羂索臉上的肌肉抽動了一下,那精心維持的平靜面具終於徹底剝落。
“劇本?”他重複著這個詞,聲音低沉了下去,帶著一種近乎認命的嘲諷,卻又在尾音處勾起一絲詭異的弧度,“確實被打亂了......但演員可還沒打算謝幕。”
羂索深知,在兩個六眼的注視下,任何花哨的伎倆都毫無意義。
唯一的生路,在於製造一個足夠震撼、足夠令人分神的時刻。
於是,他做了最直接、也最惡毒的事。
“你們似乎,”他的目光掃過兩位五條悟,語氣輕飄飄的,卻帶著滿滿的惡意,“很在意這具‘容器’?”
話音落下的瞬間,他的手已經抬了起來,指尖精準地抵在自己額頭那道縫合線上。
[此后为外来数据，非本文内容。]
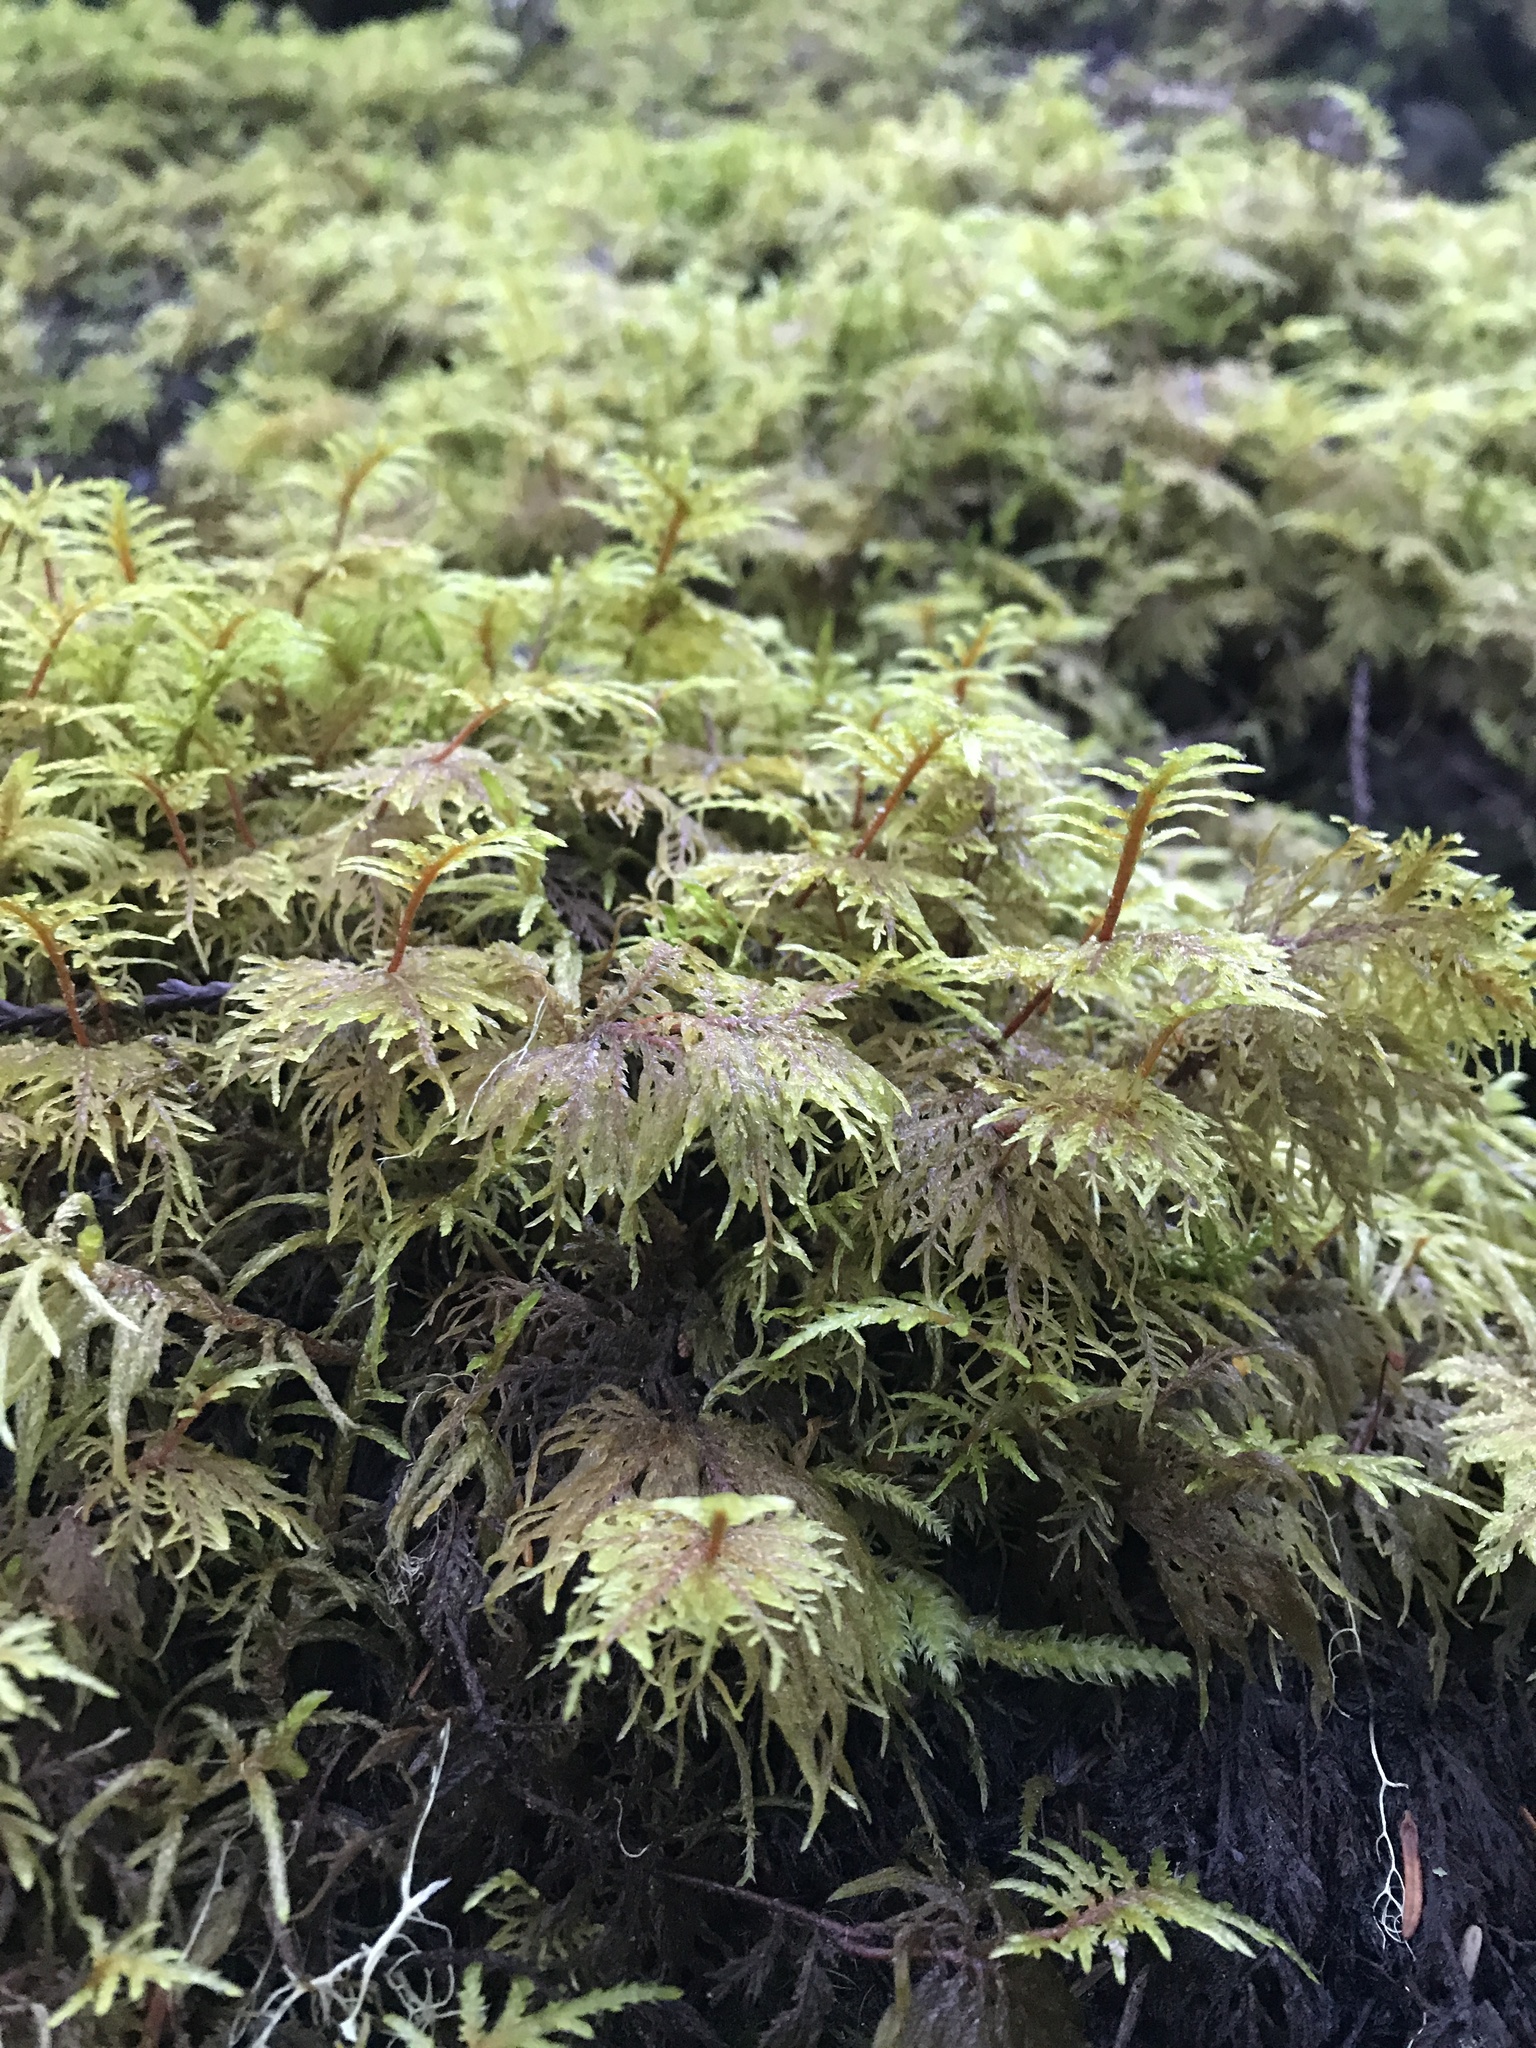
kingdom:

沒有多餘的動作,只是稍稍用力——
嗤。
那道縫合線被輕易地扯開了,皮膚和其下的組織向兩邊分開,露出了顱腔裡那個長著嘴巴的腦狀物體。
“既然你們這麼想要,那我就還給你們。”大腦本體微微震顫,發出乾澀而冰冷的聲音。“反正不過是一具還算合用的皮囊而已。”
這堪稱驚悚的一幕,如同一柄最冰冷的匕首,狠狠刺入了五條悟的心臟。
“你......”
白髮少年呼吸驟然一窒,喉嚨裡擠出一個破碎的音節,那雙總是盛滿恣意的蒼藍瞳孔因極致的震驚和憤怒而劇烈收緊。
周身的咒力不受控制地躁動起來,彷彿下一秒就要將眼前這詭異的景象連同那個怪物一起蒸發。
【五條悟】的眼神徹底冷了下來,冰冷的殺意幾乎凝成實質,連周圍的空氣似乎都變得粘稠了起來。
他早就知道真相,但“知道”和“親眼目睹”是兩回事。
羂索的本體——那個大腦,如同滑入水中的游魚,化作一道幾乎難以察覺的暗淡影子,悄無聲息地從敞開的顱腔中脫離了出去。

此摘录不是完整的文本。